Rights and Responsibilities of University Professors

In the landmark Supreme Court decision, Sweezy v. New Hampshire, Justice Felix Frankfurter outlined the rights and responsibilities of professors:

“. . . It is the business of a university to provide that atmosphere which is most conducive to speculation, experiment, and creation. It is an atmosphere in which there prevail ‘the four essential freedoms’ of a university – to determine for itself on academic grounds who may teach, what may be taught, how it shall be taught, and who may be admitted to study.” [1]

These “four freedoms” have become the foundation for faculty autonomy in American higher education and have served as the bedrock for operationalizing academic freedom in the United States for more than six decades.

Recently, in a number of states, legislative and gubernatorial efforts have significantly undermined these principles. Efforts have been undertaken to guarantee what has perversely been labeled “diversity of thought” (Indiana) while concurrently eliminating academic disciplines from institutional offerings (Florida) and banning DEI training (Utah)

The Indiana legislation creates post-tenure review led by a politically appointed board that can strip a faculty member of tenure and employment if they, not a group of disciplinary experts, deem that the faculty member has introduced ideological bias in their classes.

Throughout history, there have been efforts by governments to censor and limit what is taught in universities and public schools. Totalitarian states are built on these efforts, and the Sweezy decision was a response to the “Red scare” in the U.S. in the 1950s.

Democracy depends on a spirit of free inquiry, the ability to ask any question, freedom to engage with difficult subjects, and most importantly, a commitment to discern what is true. This is the expertise of the professoriate. It is what they are trained to do, and the process of peer review within the academy keeps them accountable.
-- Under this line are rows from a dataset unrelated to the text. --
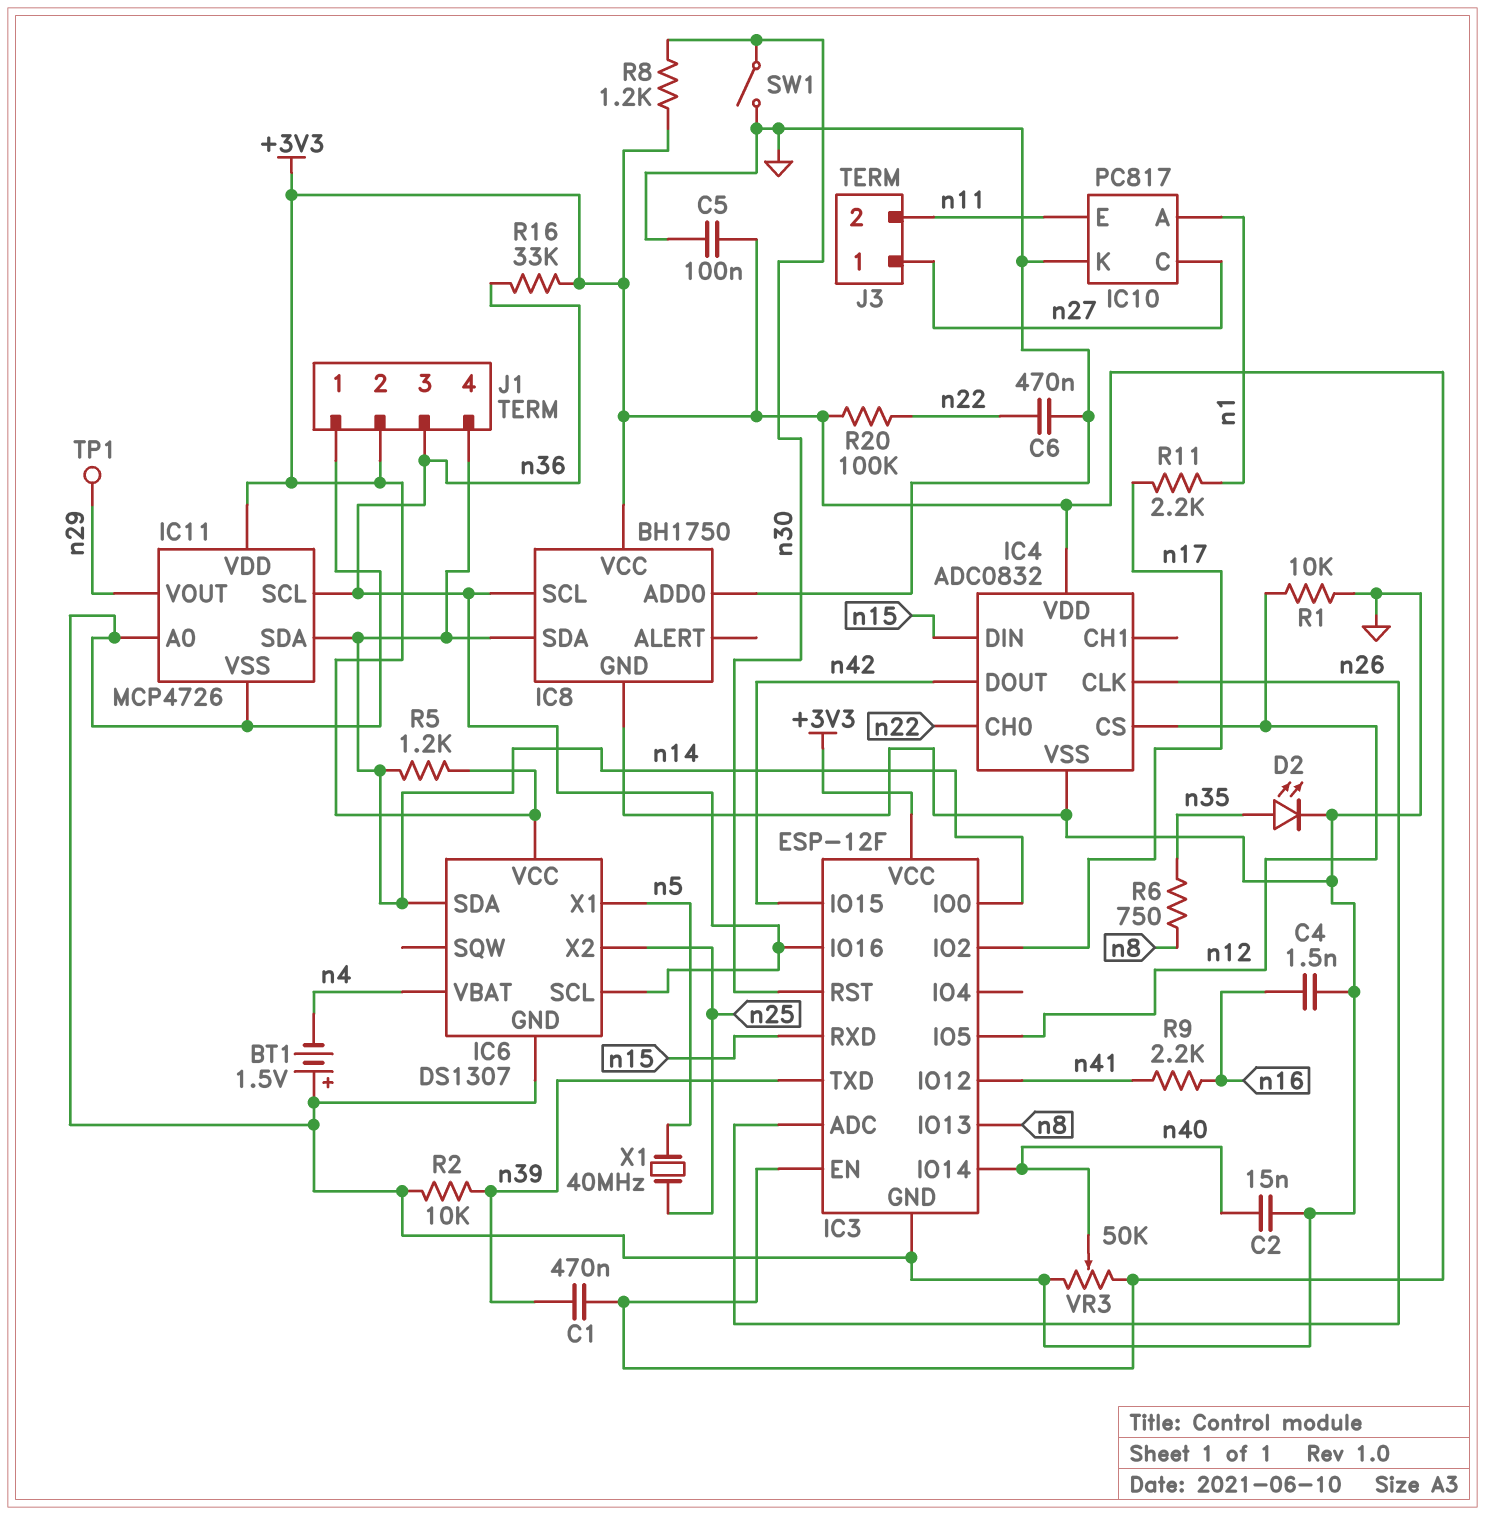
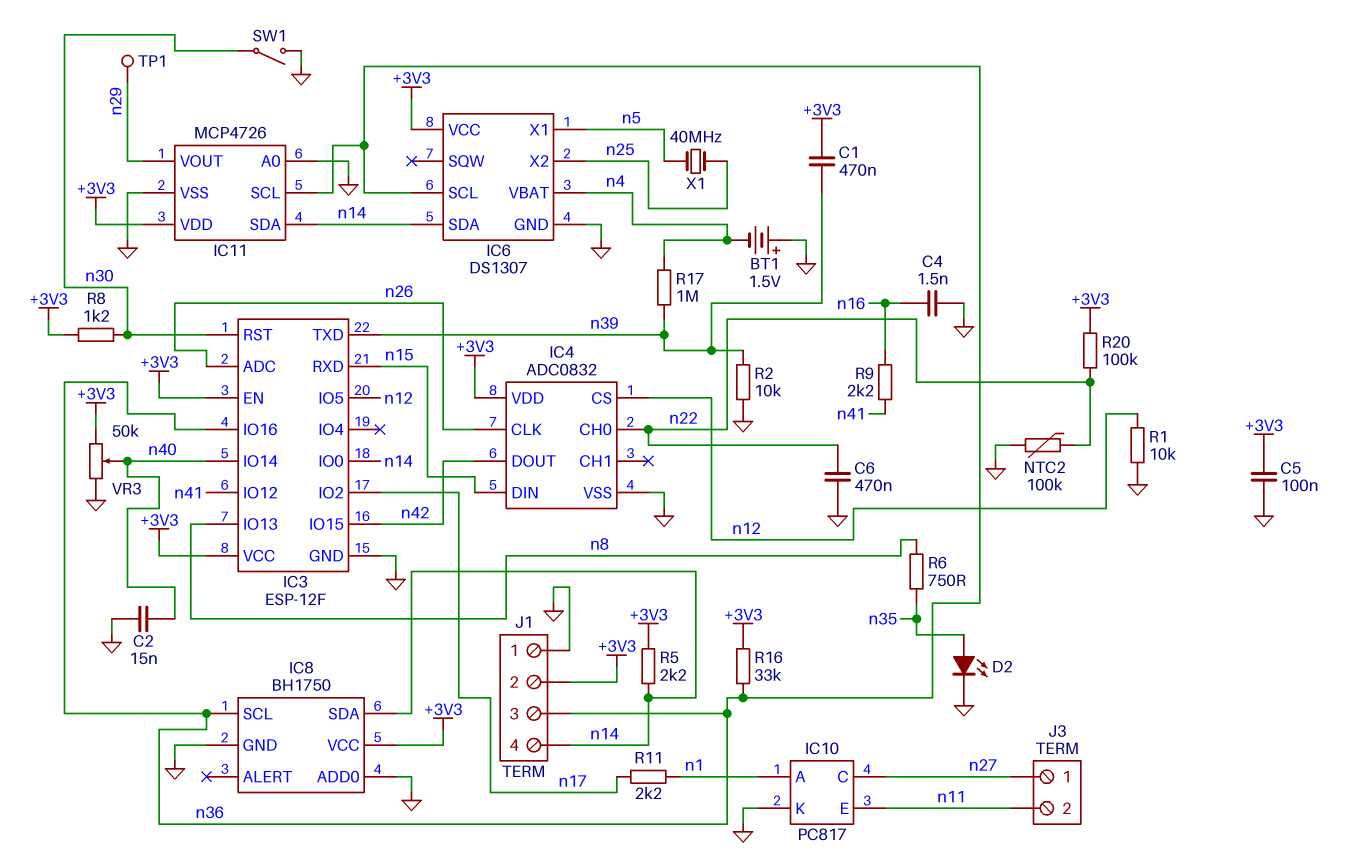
NTC2: none -> 100k (GND, n22)
R5: 1.2k (+3V3, n14) -> 2.2k (+3V3, n14)
R17: none -> 1M (n4, n39)

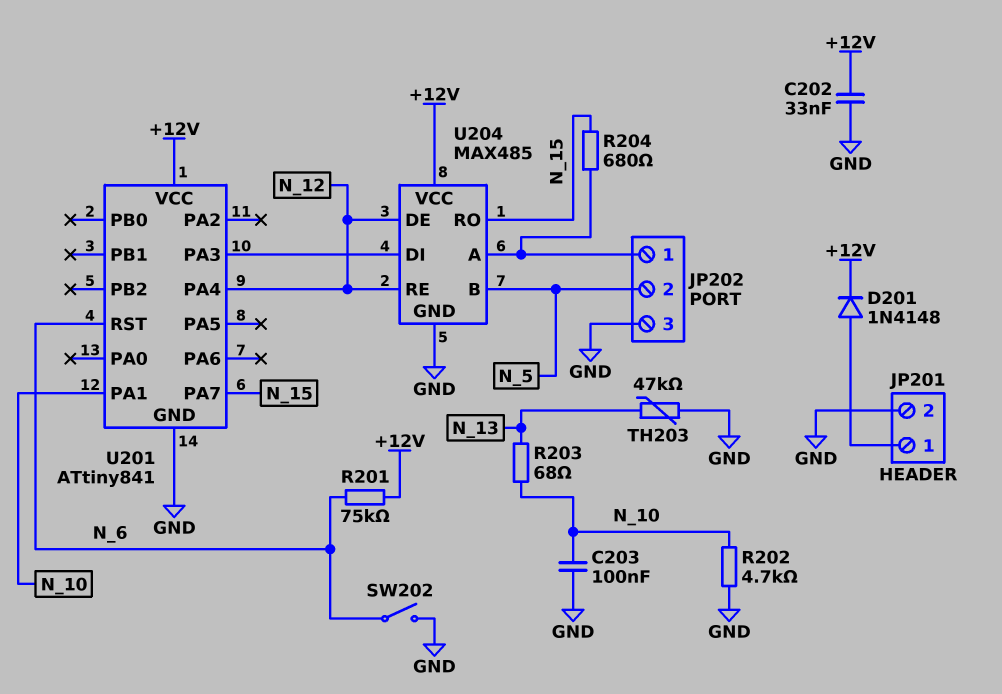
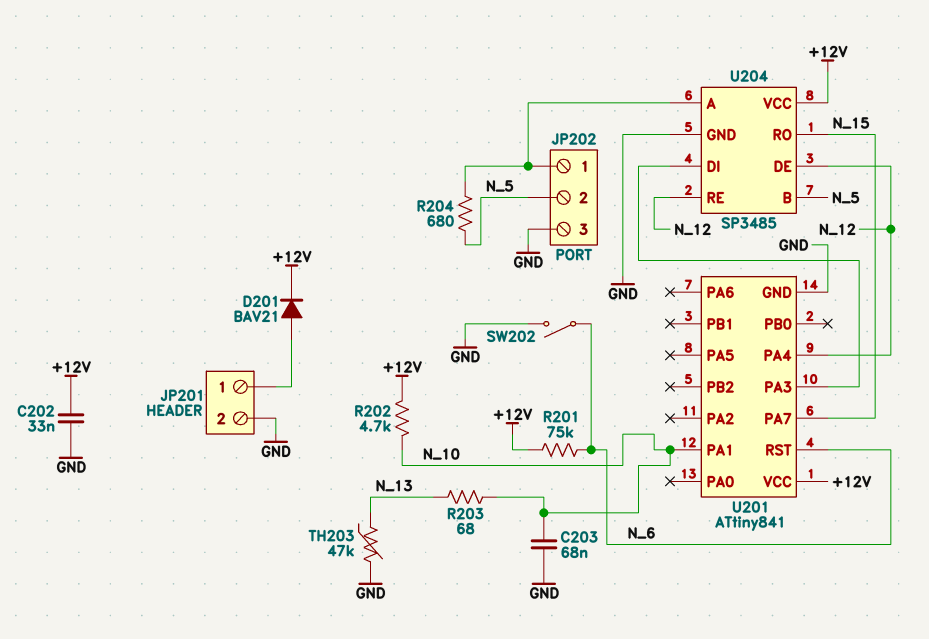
C203: 100nF (GND, N_10) -> 68nF (GND, N_10)
D201: diode 1N4148 (A JP201/1, K +12V) -> diode BAV21 (A JP201/1, K +12V)
R202: 4.7k (GND, N_10) -> 4.7k (+12V, N_10)
R204: 680 (JP202/1, N_15) -> 680 (JP202/1, N_5)
U204: MAX485 -> SP3485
This tradition has provided an intellectual rudder for our evolving democratic republic, but it is now being systematically eroded through well coördinated factionalism. These efforts appear to have two goals: re-expanding the marginalization of minoritized populations and discrediting experts.

I recently heard an elected official declare that to protect ourselves from “group think,” we need to eliminate mandatory diversity training on our campuses. If we all believed that every member of our community should feel valued and have a sense of belonging, is that indoctrination, or is it learning to be better neighbors? There are experts on our campuses that can help us create more sympathetic and kinder communities, we should celebrate and benefit from their efforts, not ban them. Those who need that training most would be the last to take it voluntarily.

We should embrace and celebrate experts more broadly. They have the training and capacity, and with tenure the protection, to tell truth to power and to advance knowledge. This is how we advance as a society.

In the Sweeny decision, Justice Frankfurter stated: “Freedom to reason and freedom for disputation on the basis of observation and experiment are the necessary conditions for the advancement of scientific knowledge. A sense of freedom is also necessary for creative work in the arts which, equally with scientific research, is the concern of the university.”

When led by the academic community, our universities are crucibles of reason and innovation. They are the bulwarks of democracy. We must protect them from political overreach and preserve the essential freedoms of a university, which are the foundations of freedom for us all.


[1] Justice Felix Frankfurter: Sweezy v. New Hampshire 354 U.S. 264 (1957).